Directive —
Lines from the one with "Receive our latest" up to and including the one with "All cars come" are to be copied exactly from the records below, without their pictures.

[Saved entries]

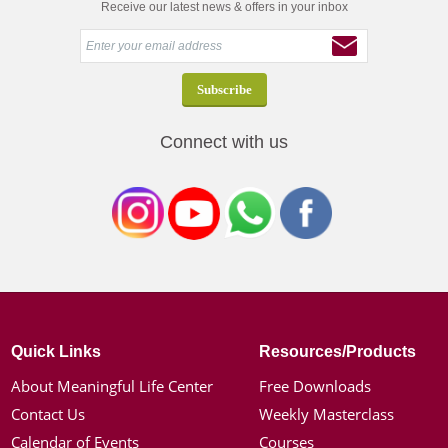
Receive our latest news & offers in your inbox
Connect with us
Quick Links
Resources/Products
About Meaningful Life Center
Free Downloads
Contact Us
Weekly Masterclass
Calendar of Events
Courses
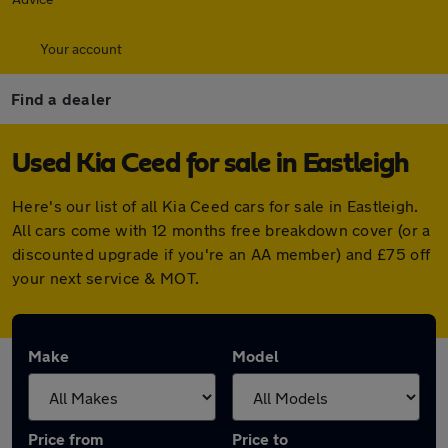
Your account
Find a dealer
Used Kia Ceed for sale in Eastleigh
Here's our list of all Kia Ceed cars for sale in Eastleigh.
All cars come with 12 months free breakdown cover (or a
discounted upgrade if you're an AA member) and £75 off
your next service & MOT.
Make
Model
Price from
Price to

...

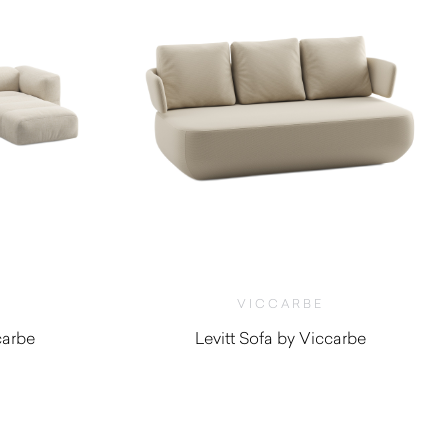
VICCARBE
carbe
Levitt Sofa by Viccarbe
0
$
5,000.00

Result for this task —
Receive our latest news & offers in your inbox
Connect with us
Quick Links
Resources/Products
About Meaningful Life Center
Free Downloads
Contact Us
Weekly Masterclass
Calendar of Events
Courses
Your account
Find a dealer
Used Kia Ceed for sale in Eastleigh
Here's our list of all Kia Ceed cars for sale in Eastleigh.
All cars come with 12 months free breakdown cover (or a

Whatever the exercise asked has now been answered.